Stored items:
------------

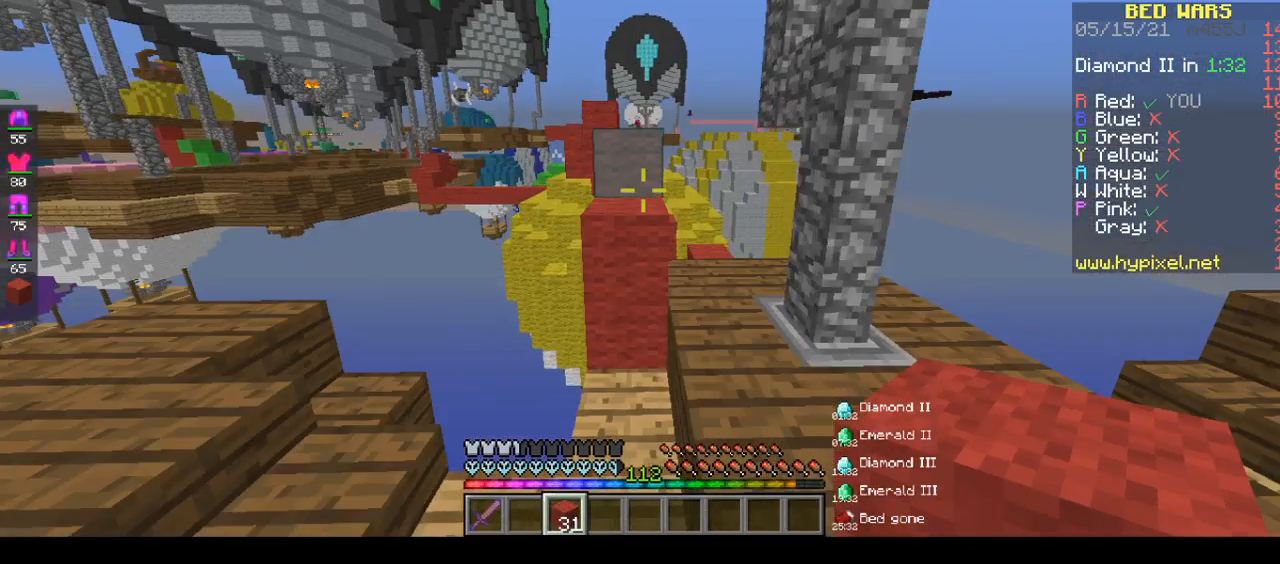
{"keys": ["space", "w"], "mouse": [], "events": [[333, "space", "down"]]}
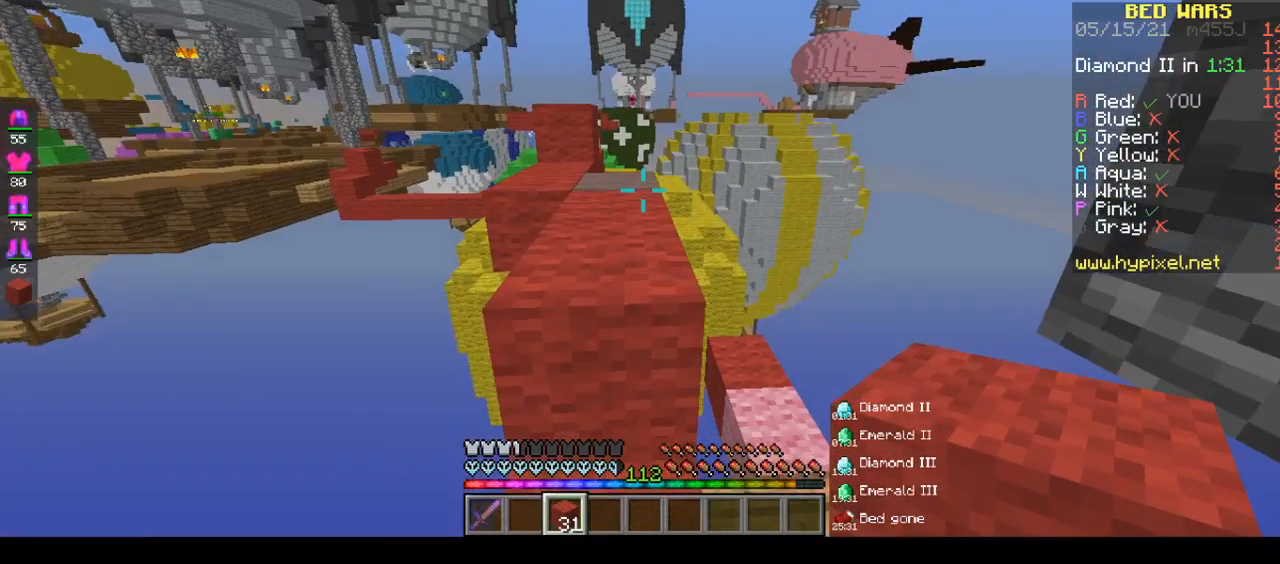
{"keys": ["w"], "mouse": [], "events": [[350, "space", "up"]]}
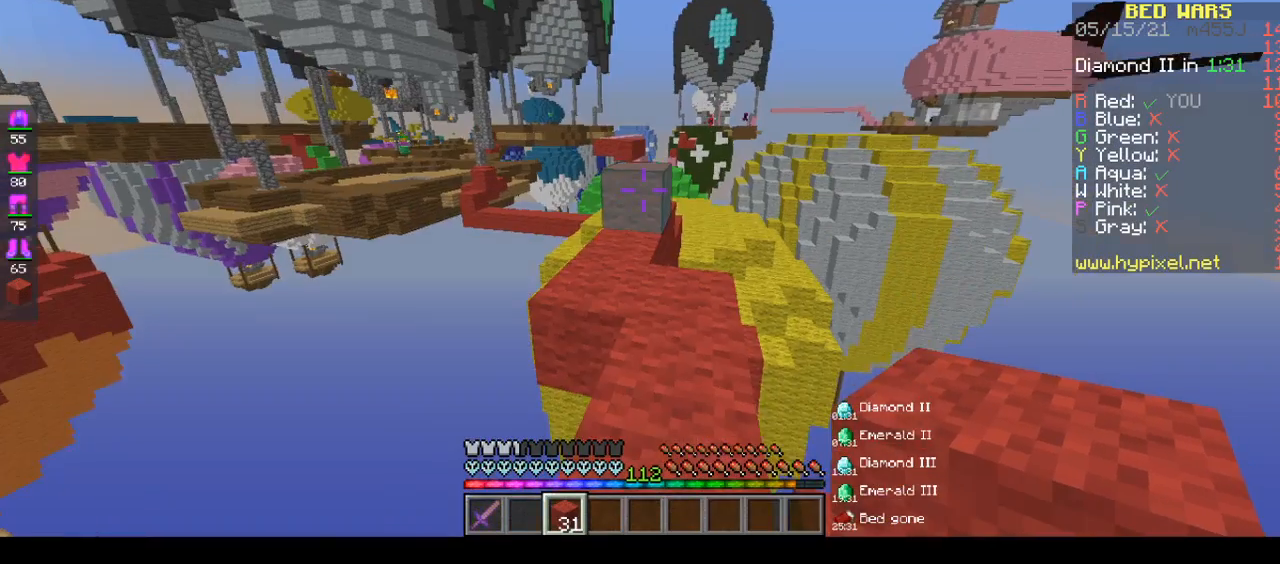
{"keys": ["space", "w"], "mouse": [], "events": [[283, "space", "down"]]}
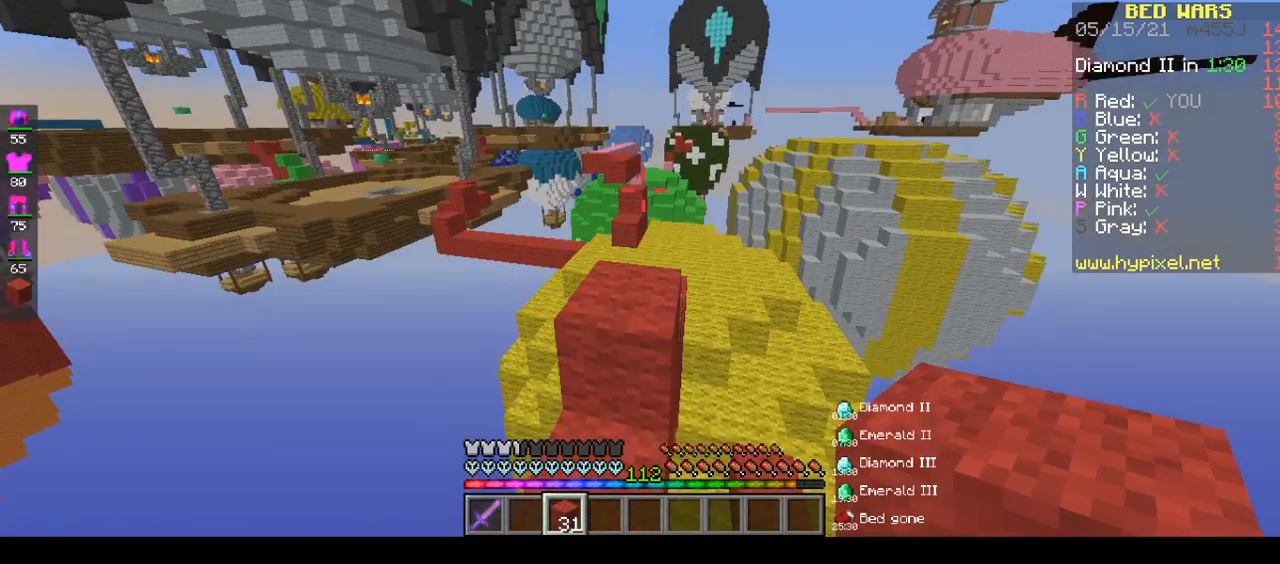
{"keys": ["space", "w"], "mouse": [], "events": []}
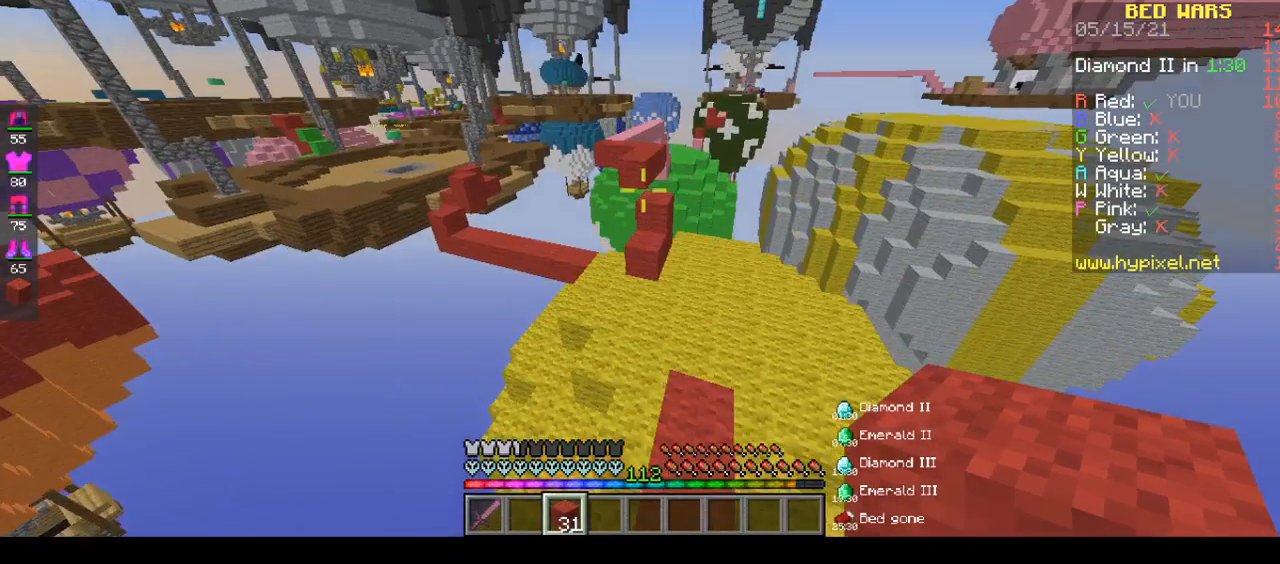
{"keys": ["space", "w"], "mouse": [], "events": [[67, "space", "up"], [450, "space", "down"]]}
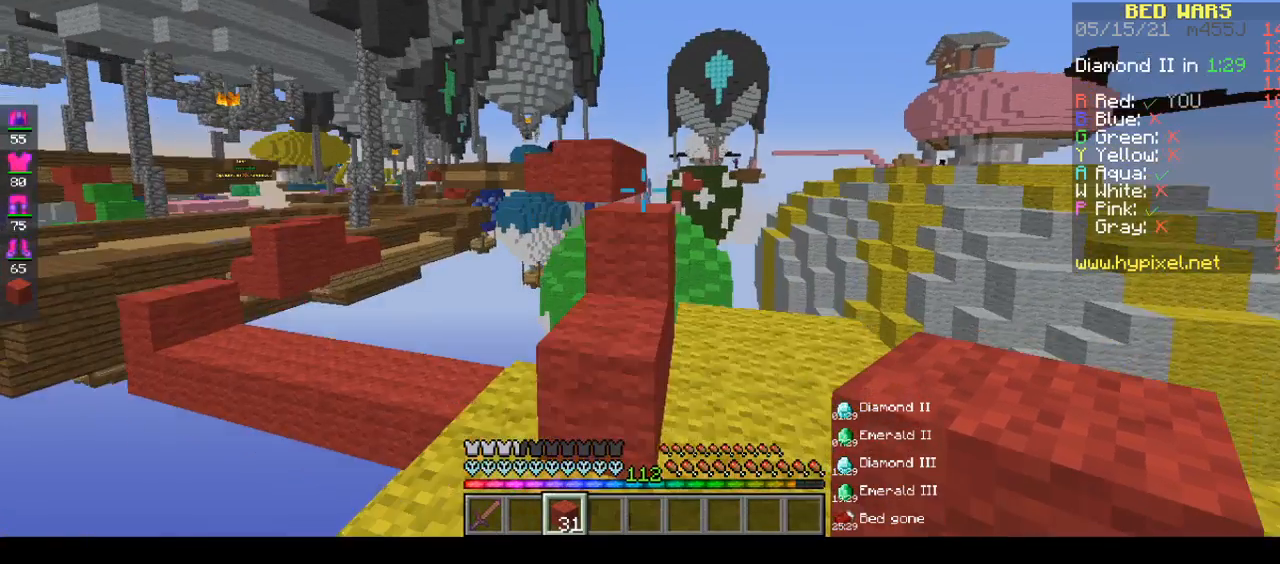
{"keys": ["space", "w"], "mouse": []}
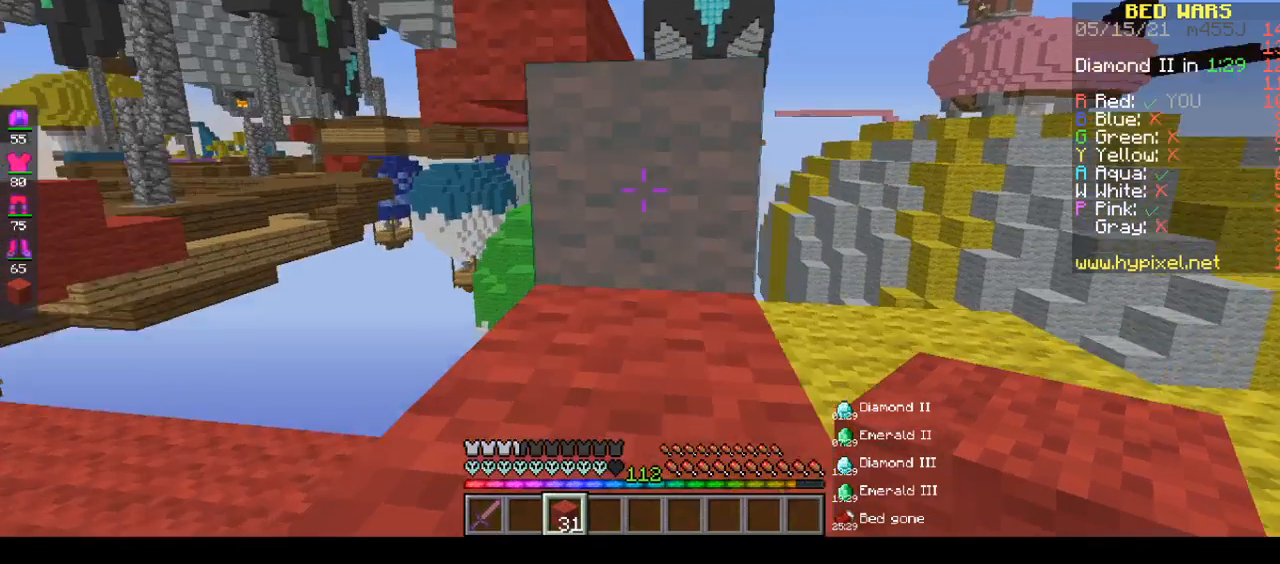
{"keys": ["space", "w"], "mouse": [], "events": [[400, "d", "down"], [483, "d", "up"]]}
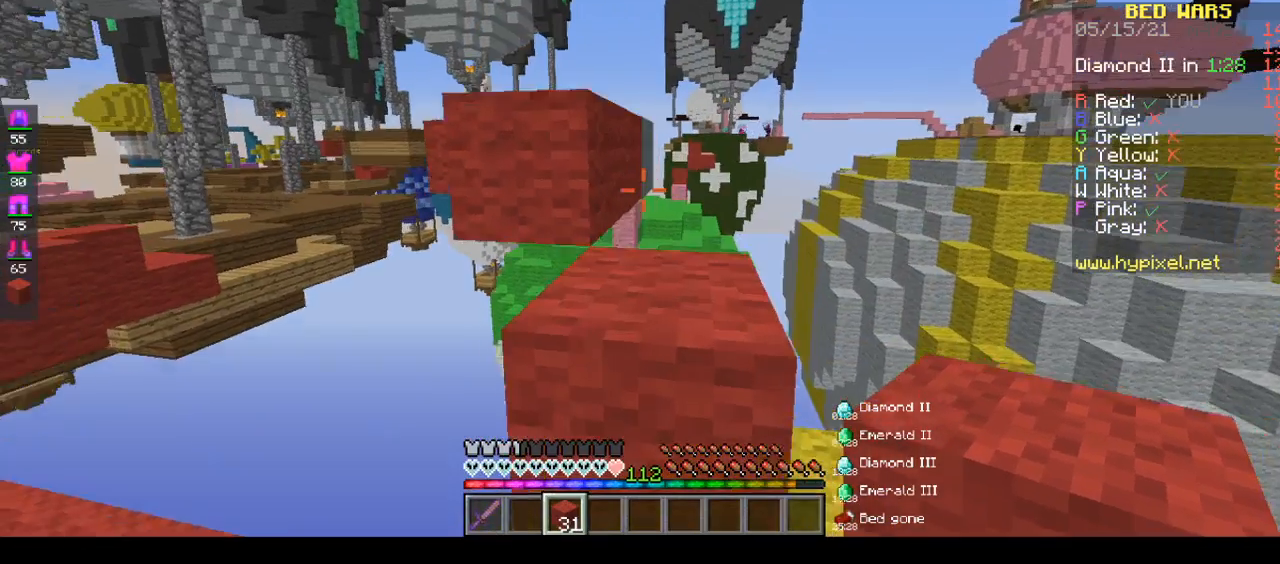
{"keys": ["space", "w"], "mouse": [], "events": [[283, "a", "down"], [283, "mouse_right", "down"], [467, "a", "up"], [467, "mouse_right", "up"]]}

------------

ASSIGNMENT: Extract every line of the data exactly; pictures stay out.

WRITTEN RESPONSE:
{"keys": ["space", "w"], "mouse": [], "events": [[333, "space", "down"]]}
{"keys": ["w"], "mouse": [], "events": [[350, "space", "up"]]}
{"keys": ["space", "w"], "mouse": [], "events": [[283, "space", "down"]]}
{"keys": ["space", "w"], "mouse": [], "events": []}
{"keys": ["space", "w"], "mouse": [], "events": [[67, "space", "up"], [450, "space", "down"]]}
{"keys": ["space", "w"], "mouse": []}
{"keys": ["space", "w"], "mouse": [], "events": [[400, "d", "down"], [483, "d", "up"]]}
{"keys": ["space", "w"], "mouse": [], "events": [[283, "a", "down"], [283, "mouse_right", "down"], [467, "a", "up"], [467, "mouse_right", "up"]]}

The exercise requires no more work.